Allan A Friedman allan at sccs.swarthmore.edu
Sat Feb 19 14:54:38 PST 2005



>Targeted viral mail that selectively wipes out Democratic
>harddrives, or that critically impairs the PCs of Republican
>activists? The day before an election, or the day before the
>other "side" has something *real* that will happen or be
>deployed or be announced?

Byond specific, highly malicious attacks that capitalize on social
networks, it's interesting to note that email is highly under-utilized as
a political tool: where is the political spam?

I'm not talking about the DNC spamming me, but I wonder why there aren't
more fringe groups filling inboxes.

The political economy of non-commercial spam seems similar to commercial
spam--i.e. low hit rate, bad PR images, high payoff for each successful
hit--and there is also an "allies externality". If my group spams, the PR
cost  is not just borne by my group advertising, but probably my
(potentially more mainstream) political allies. Moreover, just as you
don't win customers by pissing them off, you don't gain adherents to your
cause by flooding their inboxes.

But most of us know political groups that clearly don't care what the
mainstream thinks of them. Hate groups, prostletizing religious zealots,
fringe political parties--these groups all have acknowledged that they are
not going to win the PR battle. The reason LaRouchians stand on corners
with large signs and Jehovah's Witnesses go door-to-door is that they want
to catch the few people who might be interested, and public, annoying
displays are the easiest way to catch them.

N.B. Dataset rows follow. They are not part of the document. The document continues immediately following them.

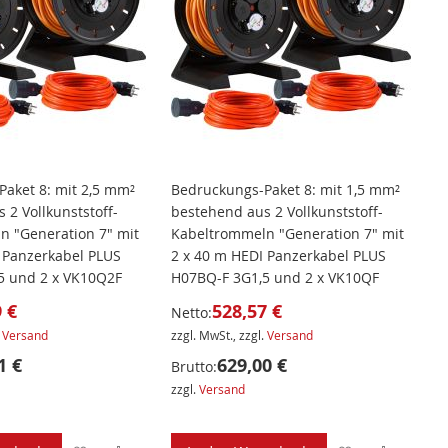
aket 8: mit 2,5 mm²
Bedruckungs-Paket 8: mit 1,5 mm²
 2 Vollkunststoff-
bestehend aus 2 Vollkunststoff-
n "Generation 7" mit
Kabeltrommeln "Generation 7" mit
 Panzerkabel PLUS
2 x 40 m HEDI Panzerkabel PLUS
5 und 2 x VK10Q2F
H07BQ-F 3G1,5 und 2 x VK10QF
 €
528,57 €
Netto:
.
Versand
zzgl. MwSt., zzgl.
Versand
1 €
629,00 €
Brutto:
zzgl.
Versand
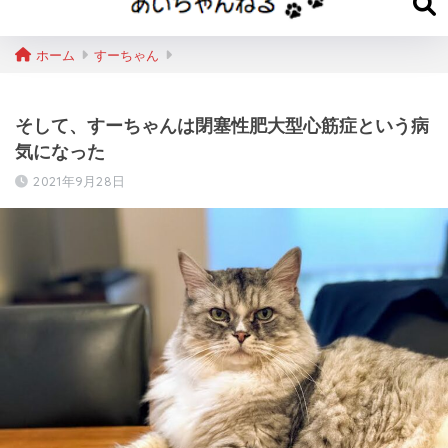
ホーム
すーちゃん
そして、すーちゃんは閉塞性肥大型心筋症という病
気になった
2021年9月28日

I am curious as to why these groups are not filling our inboxes. There are
enough web-savvy conspiracy theorists out there, and some of them must be
desperate to wake us sheeplike masses from our ignorant slumber. They call
in to AM talk shows. Sometimes they leaflet a neighborhood. Where is the
spam?

A few hypotheses:

1) They haven't discovered spam yet, or haven't thought of it yet.

2) Even extremist nuts aren't sick enough to spam people.

3) The cost of starting a spam operation is too high.

4) There is enough of it now and the above model is wrong, or there are
fewer extremist groups than I think.

I'm not terribly satisfied with any of these. Any ideas?